PROVIDED ENTRIES section start

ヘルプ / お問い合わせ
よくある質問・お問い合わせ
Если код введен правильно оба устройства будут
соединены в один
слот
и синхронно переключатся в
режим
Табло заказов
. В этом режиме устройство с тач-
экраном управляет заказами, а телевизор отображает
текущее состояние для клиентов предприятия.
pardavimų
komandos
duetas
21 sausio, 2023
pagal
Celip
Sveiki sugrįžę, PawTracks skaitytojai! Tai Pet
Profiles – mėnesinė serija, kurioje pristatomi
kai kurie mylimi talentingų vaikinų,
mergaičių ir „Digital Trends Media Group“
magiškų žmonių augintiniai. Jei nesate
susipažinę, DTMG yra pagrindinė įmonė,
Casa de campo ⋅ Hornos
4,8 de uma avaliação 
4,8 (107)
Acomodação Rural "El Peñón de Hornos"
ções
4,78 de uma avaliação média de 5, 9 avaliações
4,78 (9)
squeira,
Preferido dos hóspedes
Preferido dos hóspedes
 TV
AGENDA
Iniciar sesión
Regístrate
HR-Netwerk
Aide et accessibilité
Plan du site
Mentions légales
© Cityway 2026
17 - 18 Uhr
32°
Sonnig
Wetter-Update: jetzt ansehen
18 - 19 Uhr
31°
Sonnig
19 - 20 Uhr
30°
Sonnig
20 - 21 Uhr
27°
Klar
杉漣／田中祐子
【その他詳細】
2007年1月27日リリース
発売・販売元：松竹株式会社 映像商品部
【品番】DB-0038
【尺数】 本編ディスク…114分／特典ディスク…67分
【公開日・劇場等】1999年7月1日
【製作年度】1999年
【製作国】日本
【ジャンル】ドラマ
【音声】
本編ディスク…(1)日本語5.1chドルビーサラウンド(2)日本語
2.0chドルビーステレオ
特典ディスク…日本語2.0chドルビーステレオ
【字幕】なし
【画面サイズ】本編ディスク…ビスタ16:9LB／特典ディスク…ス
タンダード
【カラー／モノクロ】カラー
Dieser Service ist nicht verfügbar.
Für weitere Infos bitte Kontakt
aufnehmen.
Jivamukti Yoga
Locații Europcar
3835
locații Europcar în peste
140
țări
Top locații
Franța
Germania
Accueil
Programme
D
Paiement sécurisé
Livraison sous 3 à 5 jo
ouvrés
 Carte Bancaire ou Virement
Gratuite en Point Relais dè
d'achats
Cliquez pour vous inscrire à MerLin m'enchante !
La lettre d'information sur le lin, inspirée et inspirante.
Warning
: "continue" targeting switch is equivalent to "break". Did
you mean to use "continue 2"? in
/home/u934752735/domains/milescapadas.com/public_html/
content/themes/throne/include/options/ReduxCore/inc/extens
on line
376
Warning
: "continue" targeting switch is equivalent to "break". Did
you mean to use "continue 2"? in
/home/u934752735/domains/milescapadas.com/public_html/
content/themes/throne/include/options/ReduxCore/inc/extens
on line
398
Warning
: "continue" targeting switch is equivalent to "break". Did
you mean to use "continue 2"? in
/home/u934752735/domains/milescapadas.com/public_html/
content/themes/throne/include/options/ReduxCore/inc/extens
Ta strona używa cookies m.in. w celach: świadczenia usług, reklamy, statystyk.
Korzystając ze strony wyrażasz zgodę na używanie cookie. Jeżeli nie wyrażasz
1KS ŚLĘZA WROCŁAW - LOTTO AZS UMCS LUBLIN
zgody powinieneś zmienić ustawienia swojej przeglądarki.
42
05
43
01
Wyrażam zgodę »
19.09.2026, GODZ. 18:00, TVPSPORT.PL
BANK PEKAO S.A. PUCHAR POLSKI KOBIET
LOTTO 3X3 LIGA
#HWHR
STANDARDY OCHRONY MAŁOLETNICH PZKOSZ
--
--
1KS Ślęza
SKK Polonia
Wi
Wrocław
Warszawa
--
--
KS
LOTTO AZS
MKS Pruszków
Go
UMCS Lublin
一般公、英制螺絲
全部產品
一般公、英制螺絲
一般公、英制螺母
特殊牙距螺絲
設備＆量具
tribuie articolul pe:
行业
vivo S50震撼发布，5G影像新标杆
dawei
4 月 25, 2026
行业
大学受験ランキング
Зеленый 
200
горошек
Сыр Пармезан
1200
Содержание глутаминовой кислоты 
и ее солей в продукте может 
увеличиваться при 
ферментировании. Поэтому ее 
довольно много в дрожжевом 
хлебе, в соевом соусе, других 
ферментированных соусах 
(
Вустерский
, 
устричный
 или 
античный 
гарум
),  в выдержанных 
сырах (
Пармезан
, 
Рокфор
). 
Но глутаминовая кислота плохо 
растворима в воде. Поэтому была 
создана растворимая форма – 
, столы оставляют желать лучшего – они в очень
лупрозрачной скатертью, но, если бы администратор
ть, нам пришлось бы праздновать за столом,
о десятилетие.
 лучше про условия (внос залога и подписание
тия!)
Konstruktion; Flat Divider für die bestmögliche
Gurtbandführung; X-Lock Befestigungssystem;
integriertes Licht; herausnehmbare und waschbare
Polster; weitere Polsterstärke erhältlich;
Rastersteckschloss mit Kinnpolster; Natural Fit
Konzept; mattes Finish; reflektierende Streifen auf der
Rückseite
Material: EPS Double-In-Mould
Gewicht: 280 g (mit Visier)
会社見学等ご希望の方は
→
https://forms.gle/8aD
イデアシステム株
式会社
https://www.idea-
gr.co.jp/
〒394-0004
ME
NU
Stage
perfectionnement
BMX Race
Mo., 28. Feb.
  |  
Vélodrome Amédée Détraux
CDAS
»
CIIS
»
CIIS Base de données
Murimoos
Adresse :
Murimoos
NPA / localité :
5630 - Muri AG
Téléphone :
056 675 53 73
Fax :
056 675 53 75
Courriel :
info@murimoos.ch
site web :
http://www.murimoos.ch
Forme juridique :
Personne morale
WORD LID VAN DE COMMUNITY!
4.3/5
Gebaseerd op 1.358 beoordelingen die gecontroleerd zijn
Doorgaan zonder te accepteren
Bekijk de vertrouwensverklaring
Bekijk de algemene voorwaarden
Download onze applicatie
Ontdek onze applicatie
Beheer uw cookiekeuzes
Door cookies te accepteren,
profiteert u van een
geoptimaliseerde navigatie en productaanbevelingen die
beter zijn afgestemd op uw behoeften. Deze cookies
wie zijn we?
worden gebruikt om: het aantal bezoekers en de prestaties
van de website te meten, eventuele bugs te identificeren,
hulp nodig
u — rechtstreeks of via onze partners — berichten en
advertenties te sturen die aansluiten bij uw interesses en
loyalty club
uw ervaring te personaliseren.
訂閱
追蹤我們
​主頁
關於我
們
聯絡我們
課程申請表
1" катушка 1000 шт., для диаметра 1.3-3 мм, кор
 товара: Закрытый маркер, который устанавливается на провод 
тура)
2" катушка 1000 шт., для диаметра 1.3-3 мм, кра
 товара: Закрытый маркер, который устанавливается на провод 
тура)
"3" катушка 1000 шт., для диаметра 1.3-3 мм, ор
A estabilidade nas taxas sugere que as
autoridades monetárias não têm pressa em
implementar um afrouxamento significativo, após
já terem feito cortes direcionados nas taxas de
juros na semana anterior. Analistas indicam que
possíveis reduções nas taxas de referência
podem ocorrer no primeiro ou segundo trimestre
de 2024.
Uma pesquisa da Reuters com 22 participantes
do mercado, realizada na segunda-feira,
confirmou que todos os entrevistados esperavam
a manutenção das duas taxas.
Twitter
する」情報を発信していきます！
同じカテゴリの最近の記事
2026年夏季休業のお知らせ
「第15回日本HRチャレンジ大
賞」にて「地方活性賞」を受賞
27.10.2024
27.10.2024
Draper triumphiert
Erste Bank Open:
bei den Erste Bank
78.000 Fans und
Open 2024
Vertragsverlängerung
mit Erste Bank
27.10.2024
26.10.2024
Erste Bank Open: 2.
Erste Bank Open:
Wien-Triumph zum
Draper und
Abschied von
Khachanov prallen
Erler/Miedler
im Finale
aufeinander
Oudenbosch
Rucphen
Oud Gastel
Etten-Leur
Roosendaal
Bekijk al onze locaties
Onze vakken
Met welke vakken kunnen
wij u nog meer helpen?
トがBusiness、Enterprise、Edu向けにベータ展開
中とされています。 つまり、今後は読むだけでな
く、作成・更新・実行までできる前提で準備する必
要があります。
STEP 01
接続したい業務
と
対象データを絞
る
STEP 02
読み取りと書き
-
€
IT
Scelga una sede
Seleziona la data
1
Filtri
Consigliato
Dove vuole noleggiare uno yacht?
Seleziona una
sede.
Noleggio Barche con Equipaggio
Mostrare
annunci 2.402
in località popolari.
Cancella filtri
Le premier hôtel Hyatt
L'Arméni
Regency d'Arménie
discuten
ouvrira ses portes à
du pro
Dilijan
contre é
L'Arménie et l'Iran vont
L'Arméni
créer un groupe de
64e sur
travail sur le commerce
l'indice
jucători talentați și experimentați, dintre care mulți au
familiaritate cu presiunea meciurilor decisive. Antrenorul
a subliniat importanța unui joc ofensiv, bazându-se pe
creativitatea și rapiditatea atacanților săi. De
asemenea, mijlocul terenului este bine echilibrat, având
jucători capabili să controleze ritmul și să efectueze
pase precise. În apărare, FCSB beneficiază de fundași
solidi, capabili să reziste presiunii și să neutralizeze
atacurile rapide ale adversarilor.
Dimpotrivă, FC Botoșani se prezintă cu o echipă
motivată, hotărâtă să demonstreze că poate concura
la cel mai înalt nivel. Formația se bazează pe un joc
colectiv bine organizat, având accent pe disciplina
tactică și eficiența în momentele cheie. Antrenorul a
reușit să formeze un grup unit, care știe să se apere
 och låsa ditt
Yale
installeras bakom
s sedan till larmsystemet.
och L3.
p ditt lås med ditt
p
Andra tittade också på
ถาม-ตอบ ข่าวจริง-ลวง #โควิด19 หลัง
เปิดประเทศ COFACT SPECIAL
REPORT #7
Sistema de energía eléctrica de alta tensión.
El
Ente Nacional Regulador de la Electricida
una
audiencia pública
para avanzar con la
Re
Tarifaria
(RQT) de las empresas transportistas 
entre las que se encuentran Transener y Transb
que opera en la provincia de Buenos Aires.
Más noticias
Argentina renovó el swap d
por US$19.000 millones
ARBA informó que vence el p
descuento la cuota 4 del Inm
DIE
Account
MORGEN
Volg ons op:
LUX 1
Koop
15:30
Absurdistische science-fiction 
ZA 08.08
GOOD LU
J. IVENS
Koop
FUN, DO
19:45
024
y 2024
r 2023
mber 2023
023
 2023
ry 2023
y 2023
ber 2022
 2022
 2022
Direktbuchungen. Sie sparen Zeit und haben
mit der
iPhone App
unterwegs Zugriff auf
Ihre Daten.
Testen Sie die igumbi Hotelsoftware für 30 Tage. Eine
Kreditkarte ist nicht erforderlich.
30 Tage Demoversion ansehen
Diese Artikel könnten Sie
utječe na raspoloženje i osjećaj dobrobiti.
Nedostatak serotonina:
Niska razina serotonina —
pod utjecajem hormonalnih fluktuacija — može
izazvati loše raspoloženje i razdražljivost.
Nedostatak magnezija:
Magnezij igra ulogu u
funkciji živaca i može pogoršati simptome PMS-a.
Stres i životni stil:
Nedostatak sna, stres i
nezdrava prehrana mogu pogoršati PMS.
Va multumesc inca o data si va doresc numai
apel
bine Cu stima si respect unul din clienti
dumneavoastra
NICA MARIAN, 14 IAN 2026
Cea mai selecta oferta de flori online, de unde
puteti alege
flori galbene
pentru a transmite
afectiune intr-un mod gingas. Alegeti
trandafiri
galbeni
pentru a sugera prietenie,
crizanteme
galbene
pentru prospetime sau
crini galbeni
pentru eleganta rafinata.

PROVIDED ENTRIES section end

* DESCRIPTION OF THE TASK
Reproduce exactly the stretch of the material above that starts at the line with "Material: EPS Double-In-Mould" and ends at the line with "Gebaseerd op 1.358", both included, and nothing else.

* PROBLEM SOLUTION
Material: EPS Double-In-Mould
Gewicht: 280 g (mit Visier)
会社見学等ご希望の方は
→
https://forms.gle/8aD
イデアシステム株
式会社
https://www.idea-
gr.co.jp/
〒394-0004
ME
NU
Stage
perfectionnement
BMX Race
Mo., 28. Feb.
  |  
Vélodrome Amédée Détraux
CDAS
»
CIIS
»
CIIS Base de données
Murimoos
Adresse :
Murimoos
NPA / localité :
5630 - Muri AG
Téléphone :
056 675 53 73
Fax :
056 675 53 75
Courriel :
info@murimoos.ch
site web :
http://www.murimoos.ch
Forme juridique :
Personne morale
WORD LID VAN DE COMMUNITY!
4.3/5
Gebaseerd op 1.358 beoordelingen die gecontroleerd zijn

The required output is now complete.